Ever since independence in 1947, there has been a sustained policy support for the development of Indian Systems of Medicine and Homoeopathy. The Government has taken a number of legislative and administrative measures to regulate the manufacture and sale of Ayurveda, Siddha and Unani (ASU) drugs.

The Drug & Cosmetics Act, 1940, is enforced through the State Drug Licensing and Drug Control Authorities. A separate Ayurveda, Siddha and Unani Technical Advisory Board (ASUDTAB) has been constituted by the Central Government to advise the Central and State Governments on technical matters relating to regulation of ASU drugs.

The Central Government has also constituted a Ayurveda, Siddha and Unani Drugs Consultative Committee (ASUDCC) under the Act to advise the Central and State Governments and the ASUDTAB on any matter for the purpose of securing uniformity though out India in the administration of Drugs & Cosmetics Act, 1940. A specific law, the Drugs & Magic Remedies Act, 1954, is also in place for prevention of objectionable advertisements & publicity relating to certain drugs and magic remedies for treatment of certain identified diseases and disorders.

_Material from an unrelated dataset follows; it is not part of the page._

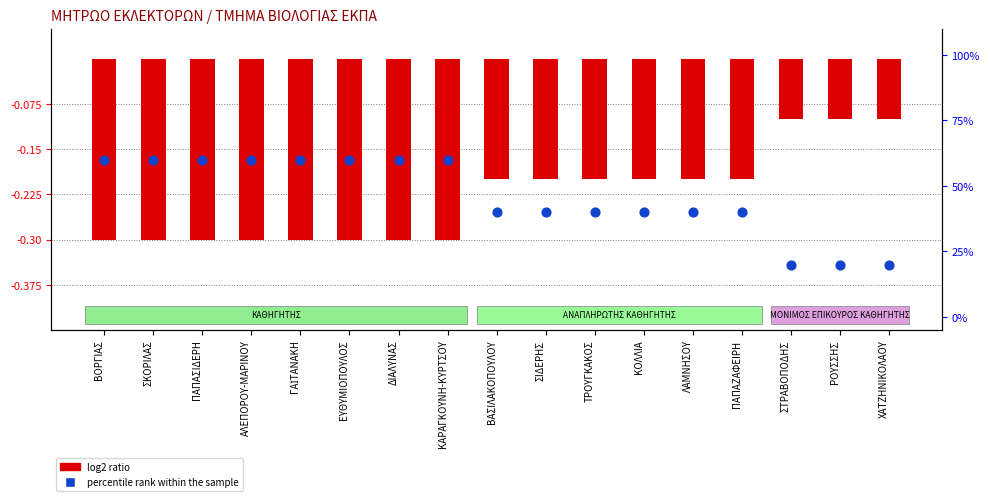

At how many categories does at least one series exceed 18?

17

Laying down of pharmacopoeial standards of drugs are mandatory as per Drugs & Cosmetics Act, which was amended in 1964 to bring under its purview Ayurveda, Siddha and Unani drugs. For implementation of the Act and Rules there under, and as a first step the Pharmacopoeial Laboratory of Indian Medicine (PLIM) was set up in 1970 and the Homoeopathic Pharmacopoeial Laboratory (HPL) was set up in 1975 to facilitate drug standardization & testing of ASU drugs. In addition, 13 other reputed laboratories have been engaged to lay down pharmacopoeial standards and preparation of monographs and for evolving Standard Operating Procedures (SOPs) for ASU drugs. Pharmacopoeial Committees have been constituted separately for ASU systems to lay down standards of quality, purity and strength of drugs and approve drug formularies.  

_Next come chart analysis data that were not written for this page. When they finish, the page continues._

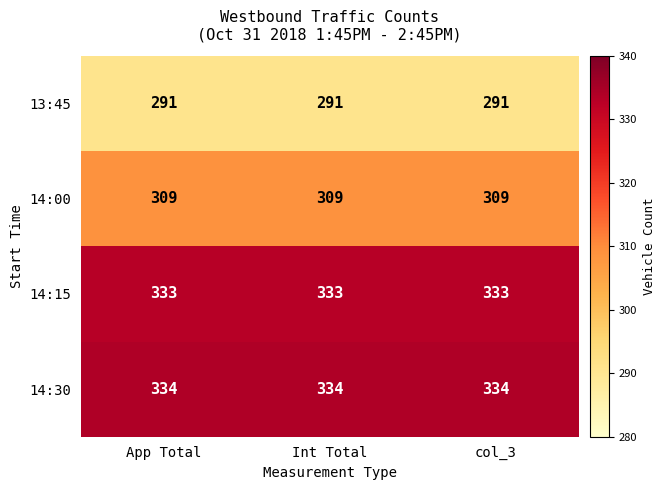

What is the lowest value of the 14:30 series?

334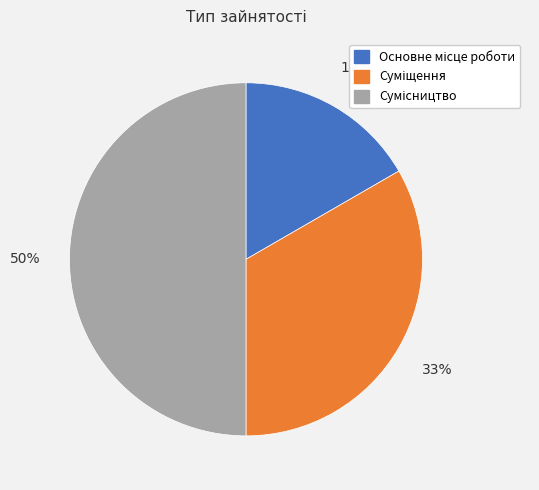

To the nearest percent, what is the difference between the largest and smallest slice percentages?

33%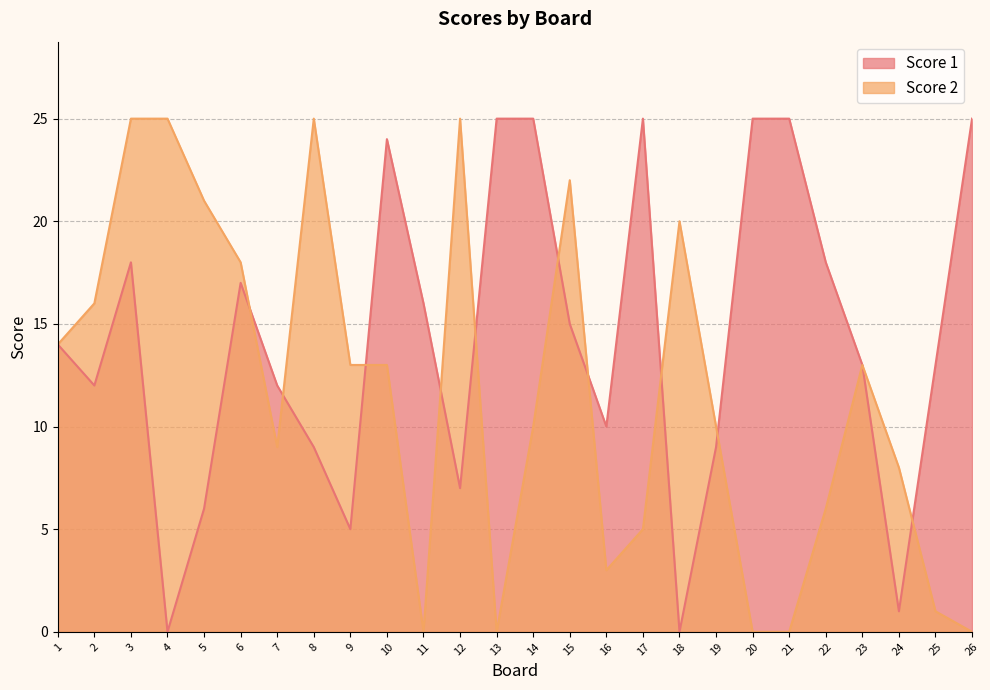

At how many categories does at least one series exceed 20?

13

Measures for Quality Control & Standardization

Ayurveda, Siddha and Unani drugs which are mainly poly-herbal or herbo-mineral preparations are very different from synthetic molecules of the allopathic system which are produced under controlled laboratory conditions. Much depends on the quality and availability of raw materials of botanical origin. Keeping this in view, the National Medicinal Plants Board (NMPB) was established in 2000 with the objective of in-situ conservation and ex-situ cultivation of quality medicinal plant raw materials.